** Start Record list **

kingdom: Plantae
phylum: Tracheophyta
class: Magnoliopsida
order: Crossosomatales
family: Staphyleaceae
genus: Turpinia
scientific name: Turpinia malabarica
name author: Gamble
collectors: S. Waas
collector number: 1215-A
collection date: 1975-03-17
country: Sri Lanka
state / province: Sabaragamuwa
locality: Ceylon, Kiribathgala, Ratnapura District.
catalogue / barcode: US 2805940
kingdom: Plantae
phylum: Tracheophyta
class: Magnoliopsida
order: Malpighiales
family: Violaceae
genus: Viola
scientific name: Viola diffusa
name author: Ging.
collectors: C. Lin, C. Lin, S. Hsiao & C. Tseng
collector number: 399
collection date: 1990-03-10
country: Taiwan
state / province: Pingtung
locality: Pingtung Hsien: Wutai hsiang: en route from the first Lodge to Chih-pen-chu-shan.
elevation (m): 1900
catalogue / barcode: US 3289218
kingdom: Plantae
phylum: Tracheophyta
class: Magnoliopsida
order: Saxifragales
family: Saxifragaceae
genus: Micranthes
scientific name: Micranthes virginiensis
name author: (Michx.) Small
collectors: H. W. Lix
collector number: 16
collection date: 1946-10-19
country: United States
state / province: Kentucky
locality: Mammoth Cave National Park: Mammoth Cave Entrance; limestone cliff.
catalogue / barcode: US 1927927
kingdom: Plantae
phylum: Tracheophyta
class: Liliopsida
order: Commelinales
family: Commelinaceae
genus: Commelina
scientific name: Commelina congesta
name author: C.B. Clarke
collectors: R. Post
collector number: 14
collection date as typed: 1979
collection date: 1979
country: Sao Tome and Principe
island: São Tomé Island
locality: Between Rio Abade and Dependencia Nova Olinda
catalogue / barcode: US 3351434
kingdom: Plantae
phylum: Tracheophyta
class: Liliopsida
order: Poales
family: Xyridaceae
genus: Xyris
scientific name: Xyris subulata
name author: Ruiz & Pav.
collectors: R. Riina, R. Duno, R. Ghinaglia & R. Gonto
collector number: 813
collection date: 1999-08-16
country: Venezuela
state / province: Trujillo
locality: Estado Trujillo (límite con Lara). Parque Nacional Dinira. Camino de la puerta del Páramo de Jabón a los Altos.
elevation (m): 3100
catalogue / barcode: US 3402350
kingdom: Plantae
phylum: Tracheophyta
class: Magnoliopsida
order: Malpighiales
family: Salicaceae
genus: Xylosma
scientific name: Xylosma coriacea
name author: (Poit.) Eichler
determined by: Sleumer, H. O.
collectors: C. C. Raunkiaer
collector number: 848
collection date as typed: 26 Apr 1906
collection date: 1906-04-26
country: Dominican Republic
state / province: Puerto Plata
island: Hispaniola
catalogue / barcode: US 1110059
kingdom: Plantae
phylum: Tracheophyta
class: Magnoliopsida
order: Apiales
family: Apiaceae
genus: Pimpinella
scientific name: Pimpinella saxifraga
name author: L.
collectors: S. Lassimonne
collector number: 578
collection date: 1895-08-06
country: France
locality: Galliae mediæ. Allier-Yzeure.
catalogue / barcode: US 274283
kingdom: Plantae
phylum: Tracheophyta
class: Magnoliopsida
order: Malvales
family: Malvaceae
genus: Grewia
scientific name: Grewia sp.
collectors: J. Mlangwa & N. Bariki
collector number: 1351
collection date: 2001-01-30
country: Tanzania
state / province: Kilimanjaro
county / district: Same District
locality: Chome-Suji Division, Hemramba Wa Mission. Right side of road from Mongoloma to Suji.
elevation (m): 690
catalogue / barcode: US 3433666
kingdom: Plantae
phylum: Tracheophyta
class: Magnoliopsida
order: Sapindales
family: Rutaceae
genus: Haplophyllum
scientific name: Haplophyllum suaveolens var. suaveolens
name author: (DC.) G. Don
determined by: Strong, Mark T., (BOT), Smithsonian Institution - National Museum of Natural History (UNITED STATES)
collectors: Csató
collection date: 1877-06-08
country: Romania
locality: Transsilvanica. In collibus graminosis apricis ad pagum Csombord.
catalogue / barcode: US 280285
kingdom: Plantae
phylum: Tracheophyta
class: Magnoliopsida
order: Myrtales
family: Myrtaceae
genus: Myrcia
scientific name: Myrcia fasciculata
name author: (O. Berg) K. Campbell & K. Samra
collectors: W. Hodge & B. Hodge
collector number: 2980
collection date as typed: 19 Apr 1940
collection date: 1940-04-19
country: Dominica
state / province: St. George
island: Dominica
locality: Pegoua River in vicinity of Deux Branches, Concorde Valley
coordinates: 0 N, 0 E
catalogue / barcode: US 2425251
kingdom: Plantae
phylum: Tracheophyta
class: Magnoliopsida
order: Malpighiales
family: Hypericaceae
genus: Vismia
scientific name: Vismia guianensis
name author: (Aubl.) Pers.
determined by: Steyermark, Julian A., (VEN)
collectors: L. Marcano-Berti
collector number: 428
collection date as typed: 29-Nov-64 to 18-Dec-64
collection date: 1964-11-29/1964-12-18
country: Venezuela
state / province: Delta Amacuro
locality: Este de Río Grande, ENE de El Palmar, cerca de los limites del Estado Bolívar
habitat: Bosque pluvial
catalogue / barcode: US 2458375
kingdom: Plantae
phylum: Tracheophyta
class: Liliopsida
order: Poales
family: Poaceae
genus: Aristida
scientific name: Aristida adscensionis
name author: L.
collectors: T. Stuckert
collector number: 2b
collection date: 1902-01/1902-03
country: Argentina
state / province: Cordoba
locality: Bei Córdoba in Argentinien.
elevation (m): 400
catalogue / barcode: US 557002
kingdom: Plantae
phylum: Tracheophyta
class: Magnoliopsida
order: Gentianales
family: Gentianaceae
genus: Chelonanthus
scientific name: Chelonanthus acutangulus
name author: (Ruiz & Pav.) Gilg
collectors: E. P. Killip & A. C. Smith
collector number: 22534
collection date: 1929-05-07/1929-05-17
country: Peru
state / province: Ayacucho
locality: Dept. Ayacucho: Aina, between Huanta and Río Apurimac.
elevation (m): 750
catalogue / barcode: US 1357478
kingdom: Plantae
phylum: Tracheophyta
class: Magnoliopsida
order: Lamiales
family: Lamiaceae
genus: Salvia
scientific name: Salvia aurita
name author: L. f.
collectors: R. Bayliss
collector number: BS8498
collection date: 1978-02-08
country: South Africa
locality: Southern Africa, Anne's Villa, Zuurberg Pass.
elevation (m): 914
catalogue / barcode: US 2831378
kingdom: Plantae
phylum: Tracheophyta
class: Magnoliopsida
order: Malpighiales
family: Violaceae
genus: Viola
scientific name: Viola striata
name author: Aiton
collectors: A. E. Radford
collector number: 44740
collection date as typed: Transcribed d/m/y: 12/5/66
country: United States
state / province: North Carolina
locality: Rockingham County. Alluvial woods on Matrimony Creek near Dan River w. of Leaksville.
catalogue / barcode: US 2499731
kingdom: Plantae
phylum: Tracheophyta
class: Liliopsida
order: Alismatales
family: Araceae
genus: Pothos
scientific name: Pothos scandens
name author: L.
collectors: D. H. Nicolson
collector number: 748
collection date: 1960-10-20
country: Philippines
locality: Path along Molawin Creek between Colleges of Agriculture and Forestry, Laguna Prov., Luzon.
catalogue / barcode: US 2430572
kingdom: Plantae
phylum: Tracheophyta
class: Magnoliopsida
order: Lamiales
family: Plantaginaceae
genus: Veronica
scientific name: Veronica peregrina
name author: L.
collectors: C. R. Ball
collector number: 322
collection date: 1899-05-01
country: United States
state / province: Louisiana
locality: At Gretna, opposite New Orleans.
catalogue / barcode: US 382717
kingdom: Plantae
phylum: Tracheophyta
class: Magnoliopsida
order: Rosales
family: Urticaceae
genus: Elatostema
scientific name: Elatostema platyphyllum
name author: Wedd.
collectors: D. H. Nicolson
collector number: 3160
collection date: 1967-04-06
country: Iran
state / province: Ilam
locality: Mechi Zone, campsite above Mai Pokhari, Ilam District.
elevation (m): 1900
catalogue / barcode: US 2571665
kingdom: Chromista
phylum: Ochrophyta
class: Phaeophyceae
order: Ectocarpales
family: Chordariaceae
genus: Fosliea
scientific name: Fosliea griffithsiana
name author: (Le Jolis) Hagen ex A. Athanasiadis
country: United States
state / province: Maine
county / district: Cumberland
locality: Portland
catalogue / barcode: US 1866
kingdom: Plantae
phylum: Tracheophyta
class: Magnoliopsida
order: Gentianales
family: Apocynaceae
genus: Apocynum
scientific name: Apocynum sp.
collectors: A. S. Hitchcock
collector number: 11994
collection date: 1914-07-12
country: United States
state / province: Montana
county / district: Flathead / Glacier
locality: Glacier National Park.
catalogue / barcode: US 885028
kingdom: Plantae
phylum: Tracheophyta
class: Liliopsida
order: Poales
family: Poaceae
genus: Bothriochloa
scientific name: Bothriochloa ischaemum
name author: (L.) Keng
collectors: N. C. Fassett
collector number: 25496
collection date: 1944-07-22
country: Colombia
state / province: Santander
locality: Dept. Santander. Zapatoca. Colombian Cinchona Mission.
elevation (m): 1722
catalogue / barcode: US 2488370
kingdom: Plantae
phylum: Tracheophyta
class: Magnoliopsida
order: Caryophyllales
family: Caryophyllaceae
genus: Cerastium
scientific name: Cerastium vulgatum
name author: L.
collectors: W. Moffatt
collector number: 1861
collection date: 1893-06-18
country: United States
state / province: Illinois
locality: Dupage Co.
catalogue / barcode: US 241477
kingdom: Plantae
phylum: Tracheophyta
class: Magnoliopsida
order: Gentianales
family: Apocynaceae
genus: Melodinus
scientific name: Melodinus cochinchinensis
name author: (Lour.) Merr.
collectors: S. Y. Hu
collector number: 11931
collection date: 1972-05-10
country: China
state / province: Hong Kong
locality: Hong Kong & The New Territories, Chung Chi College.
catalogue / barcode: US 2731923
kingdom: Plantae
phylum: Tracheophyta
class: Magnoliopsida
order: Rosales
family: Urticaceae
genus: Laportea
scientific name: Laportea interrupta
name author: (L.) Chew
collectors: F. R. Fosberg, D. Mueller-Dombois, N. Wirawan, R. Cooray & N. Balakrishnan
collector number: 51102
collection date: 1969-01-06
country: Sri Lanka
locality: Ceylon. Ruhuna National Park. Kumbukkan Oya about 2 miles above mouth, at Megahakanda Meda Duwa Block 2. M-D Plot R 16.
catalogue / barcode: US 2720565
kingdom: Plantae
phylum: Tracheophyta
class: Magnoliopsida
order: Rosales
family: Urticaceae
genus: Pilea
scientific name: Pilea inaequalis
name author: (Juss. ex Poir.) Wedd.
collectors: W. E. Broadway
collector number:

** End Record list **

- [Brief]:
Rewrite the stretch of the data above from the line containing "state / province: Sabaragamuwa" through the line containing "name author: Ging." as a Markdown table with the columns Row and Line. Put a row number and the line in each row, and skip any blank lines.

- [Output of the exercise]:
| Row | Line |
|---|---|
| 1 | state / province: Sabaragamuwa |
| 2 | locality: Ceylon, Kiribathgala, Ratnapura District. |
| 3 | catalogue / barcode: US 2805940 |
| 4 | kingdom: Plantae |
| 5 | phylum: Tracheophyta |
| 6 | class: Magnoliopsida |
| 7 | order: Malpighiales |
| 8 | family: Violaceae |
| 9 | genus: Viola |
| 10 | scientific name: Viola diffusa |
| 11 | name author: Ging. |